**課題の説明:**
次の提示された文章のうち、「なんか、ドキドキはしたけど、」から「女の子がさ、色気づくじゃない?」までを、両端の語句も含めてそのまま書き写してください。

**提示された文章:**
#####

APPLE
新宿二丁目のほがらかな人々。
おねぇ言葉や裏声とかで語る別角度批評。

カミングアウト。その2
カンのいい女には、バレる。

つねさん ブリーフって?
ジョージ あの、干してあるブリーフ。
ノリスケ ほ〜。
ジョージ あーれはねぇ……(遠い目)
ノリスケ 言いようもなく?
ジョージ 言いようもなく、ときめいたものよ。
あと、あの、家けっこう、
親戚の人とか近所の人たちとか来て、
お風呂入ってたんで、
脱衣所に脱ぎ散らかしてある、
いま脱いだばかりのブリーフの、
立体的なかたち。
もう、それ見ると、ムラムラ。
ノリスケ ハハハハハ。
つねさん でも、ムラムラって、僕、なかったよ。
なんか、ドキドキはしたけど、
ムラムラはなかった。
ジョージ それはもう、早めにぜんぶ
欲求を出し散らかしたからじゃない?
つねさん いやいや、小学校のときは、ぜんぜん。
全く。セックスのセの字も知らなかった。
ジョージ 小学校とか中学校のときに、
なんか、男女(おとこおんな)とか
どうとかこうとか言われたことあるよ。
ノリスケ 中学校になってくると、
女の子がさ、色気づくじゃない?
そうすると、分かる子が出てくる。
ジョージ 女のほうが分かるんだよね。

#####

**与えられたデータ:**
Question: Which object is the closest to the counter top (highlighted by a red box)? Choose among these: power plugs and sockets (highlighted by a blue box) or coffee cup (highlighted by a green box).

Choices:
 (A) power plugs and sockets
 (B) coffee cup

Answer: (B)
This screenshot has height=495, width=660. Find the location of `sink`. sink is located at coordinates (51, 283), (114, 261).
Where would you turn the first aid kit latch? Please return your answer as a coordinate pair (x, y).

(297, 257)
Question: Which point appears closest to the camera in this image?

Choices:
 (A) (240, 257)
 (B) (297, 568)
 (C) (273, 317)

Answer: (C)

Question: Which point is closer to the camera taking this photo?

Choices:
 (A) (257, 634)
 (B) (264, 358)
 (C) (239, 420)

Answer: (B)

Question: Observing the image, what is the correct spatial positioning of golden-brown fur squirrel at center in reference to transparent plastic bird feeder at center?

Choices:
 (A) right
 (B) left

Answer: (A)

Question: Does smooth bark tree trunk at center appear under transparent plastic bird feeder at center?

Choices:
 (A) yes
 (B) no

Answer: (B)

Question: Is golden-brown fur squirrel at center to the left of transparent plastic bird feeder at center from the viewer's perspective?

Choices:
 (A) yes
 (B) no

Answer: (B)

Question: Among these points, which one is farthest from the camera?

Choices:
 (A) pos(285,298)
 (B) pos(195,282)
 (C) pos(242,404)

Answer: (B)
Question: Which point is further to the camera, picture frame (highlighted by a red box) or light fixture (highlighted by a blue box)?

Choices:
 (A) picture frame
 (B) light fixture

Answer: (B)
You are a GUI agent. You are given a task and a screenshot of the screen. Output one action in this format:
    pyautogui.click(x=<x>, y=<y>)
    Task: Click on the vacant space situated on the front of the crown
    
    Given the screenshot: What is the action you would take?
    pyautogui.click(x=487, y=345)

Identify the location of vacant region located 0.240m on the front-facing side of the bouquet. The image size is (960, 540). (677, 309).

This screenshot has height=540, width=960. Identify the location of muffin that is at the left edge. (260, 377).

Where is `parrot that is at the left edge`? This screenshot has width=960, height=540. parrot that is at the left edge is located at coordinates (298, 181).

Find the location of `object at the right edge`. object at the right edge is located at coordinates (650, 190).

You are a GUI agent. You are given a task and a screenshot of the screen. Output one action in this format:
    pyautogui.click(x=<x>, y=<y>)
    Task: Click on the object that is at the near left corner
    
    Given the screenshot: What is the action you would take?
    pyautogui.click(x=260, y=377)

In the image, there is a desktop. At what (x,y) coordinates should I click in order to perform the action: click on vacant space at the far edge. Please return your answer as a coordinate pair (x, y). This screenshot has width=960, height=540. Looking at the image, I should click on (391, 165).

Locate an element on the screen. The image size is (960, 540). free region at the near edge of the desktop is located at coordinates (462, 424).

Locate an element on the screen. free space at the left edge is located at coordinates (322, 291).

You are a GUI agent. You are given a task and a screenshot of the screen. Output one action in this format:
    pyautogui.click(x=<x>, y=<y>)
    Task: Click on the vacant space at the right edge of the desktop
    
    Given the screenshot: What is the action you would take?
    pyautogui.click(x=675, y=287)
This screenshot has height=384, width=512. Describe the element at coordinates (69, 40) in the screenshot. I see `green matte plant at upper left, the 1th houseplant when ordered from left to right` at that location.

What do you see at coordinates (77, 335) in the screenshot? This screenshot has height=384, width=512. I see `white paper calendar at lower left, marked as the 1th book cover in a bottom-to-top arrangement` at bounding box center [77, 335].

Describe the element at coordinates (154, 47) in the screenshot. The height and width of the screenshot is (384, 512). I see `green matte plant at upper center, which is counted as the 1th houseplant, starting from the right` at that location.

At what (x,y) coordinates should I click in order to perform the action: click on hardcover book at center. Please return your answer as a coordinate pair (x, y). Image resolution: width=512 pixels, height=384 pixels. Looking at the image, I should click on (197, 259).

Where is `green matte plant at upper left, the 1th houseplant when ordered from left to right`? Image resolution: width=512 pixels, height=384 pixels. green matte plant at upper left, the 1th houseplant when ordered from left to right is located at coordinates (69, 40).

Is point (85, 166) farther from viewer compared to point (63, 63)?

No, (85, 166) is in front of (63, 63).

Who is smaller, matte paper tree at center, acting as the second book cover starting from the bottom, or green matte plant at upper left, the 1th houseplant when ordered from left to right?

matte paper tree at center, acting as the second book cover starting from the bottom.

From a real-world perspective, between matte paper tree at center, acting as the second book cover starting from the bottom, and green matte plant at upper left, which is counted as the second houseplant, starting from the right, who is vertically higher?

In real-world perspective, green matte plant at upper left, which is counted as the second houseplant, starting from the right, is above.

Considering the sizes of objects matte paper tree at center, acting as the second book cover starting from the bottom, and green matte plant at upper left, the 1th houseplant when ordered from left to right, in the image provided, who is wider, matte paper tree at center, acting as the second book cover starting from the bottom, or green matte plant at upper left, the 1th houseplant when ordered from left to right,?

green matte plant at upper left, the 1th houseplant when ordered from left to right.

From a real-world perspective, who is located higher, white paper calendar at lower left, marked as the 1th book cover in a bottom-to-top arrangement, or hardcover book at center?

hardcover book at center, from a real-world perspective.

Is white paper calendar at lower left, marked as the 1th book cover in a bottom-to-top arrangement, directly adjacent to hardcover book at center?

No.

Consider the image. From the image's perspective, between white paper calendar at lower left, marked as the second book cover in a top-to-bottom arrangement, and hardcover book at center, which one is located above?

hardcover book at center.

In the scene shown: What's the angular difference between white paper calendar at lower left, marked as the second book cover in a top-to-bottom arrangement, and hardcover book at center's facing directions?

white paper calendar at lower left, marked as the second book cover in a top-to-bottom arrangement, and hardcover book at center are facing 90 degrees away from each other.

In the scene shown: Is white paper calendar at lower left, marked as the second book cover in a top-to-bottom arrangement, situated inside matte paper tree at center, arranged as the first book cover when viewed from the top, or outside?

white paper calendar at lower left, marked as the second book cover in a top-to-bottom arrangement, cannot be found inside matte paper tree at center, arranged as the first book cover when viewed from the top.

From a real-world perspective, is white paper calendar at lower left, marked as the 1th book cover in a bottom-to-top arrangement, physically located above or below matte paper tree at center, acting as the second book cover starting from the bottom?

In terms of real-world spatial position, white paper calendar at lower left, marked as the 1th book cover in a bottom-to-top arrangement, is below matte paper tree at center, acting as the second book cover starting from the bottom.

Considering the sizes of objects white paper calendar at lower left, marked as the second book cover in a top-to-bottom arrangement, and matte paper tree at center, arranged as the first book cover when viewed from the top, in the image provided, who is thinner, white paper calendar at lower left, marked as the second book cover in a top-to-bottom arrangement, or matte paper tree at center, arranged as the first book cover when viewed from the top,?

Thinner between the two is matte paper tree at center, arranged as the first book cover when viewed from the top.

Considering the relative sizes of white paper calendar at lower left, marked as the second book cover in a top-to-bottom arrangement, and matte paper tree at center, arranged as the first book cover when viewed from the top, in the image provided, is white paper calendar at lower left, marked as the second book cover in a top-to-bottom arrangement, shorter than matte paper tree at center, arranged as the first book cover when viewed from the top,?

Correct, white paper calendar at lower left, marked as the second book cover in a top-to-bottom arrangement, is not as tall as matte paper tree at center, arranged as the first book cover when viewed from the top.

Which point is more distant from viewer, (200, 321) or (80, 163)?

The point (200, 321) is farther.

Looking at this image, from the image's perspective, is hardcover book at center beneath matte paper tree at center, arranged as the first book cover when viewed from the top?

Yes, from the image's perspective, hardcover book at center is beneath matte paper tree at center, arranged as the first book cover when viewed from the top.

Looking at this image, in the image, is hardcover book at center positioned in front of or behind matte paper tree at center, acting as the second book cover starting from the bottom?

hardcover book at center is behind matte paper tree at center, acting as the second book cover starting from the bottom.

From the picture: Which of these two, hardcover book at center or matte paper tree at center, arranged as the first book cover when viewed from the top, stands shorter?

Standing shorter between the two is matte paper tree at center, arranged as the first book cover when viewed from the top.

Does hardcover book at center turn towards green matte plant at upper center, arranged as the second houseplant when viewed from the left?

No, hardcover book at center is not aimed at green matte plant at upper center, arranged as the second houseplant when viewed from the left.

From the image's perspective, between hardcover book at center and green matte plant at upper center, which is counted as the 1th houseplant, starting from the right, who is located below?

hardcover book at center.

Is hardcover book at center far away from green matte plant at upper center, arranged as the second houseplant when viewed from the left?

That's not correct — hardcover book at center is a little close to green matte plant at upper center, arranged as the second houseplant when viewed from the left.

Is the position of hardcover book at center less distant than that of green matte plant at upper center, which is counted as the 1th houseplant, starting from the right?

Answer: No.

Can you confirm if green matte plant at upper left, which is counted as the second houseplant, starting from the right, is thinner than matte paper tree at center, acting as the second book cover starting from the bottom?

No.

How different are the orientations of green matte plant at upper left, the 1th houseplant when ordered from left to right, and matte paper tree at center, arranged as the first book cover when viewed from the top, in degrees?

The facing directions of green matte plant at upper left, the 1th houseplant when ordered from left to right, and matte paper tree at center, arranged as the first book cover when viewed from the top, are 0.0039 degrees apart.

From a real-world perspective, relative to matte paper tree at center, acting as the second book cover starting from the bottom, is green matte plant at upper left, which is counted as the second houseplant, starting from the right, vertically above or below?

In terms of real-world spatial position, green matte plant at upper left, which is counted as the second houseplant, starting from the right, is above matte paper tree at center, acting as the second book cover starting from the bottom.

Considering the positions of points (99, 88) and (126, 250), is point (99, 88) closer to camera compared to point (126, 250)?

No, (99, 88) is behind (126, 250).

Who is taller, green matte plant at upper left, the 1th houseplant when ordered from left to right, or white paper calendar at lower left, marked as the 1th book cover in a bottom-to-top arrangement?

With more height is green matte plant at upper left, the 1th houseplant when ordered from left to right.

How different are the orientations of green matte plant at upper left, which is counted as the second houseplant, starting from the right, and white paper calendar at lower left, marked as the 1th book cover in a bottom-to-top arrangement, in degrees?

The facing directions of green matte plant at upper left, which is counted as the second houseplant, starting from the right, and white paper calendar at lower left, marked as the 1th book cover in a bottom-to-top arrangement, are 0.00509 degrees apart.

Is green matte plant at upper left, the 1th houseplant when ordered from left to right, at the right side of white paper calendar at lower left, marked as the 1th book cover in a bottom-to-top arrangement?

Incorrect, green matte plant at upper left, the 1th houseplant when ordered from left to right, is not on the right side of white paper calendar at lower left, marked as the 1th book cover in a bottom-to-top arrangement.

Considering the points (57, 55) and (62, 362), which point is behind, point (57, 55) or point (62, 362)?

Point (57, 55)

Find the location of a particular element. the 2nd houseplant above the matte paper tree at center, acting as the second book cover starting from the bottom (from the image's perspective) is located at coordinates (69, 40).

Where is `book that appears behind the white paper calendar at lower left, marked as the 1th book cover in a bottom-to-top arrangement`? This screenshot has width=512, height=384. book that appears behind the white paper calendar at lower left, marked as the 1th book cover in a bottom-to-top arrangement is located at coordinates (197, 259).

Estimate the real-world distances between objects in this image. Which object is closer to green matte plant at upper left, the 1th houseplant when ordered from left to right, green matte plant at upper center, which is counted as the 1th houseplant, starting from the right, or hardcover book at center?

#####

**回答:**
なんか、ドキドキはしたけど、
ムラムラはなかった。
ジョージ それはもう、早めにぜんぶ
欲求を出し散らかしたからじゃない?
つねさん いやいや、小学校のときは、ぜんぜん。
全く。セックスのセの字も知らなかった。
ジョージ 小学校とか中学校のときに、
なんか、男女(おとこおんな)とか
どうとかこうとか言われたことあるよ。
ノリスケ 中学校になってくると、
女の子がさ、色気づくじゃない?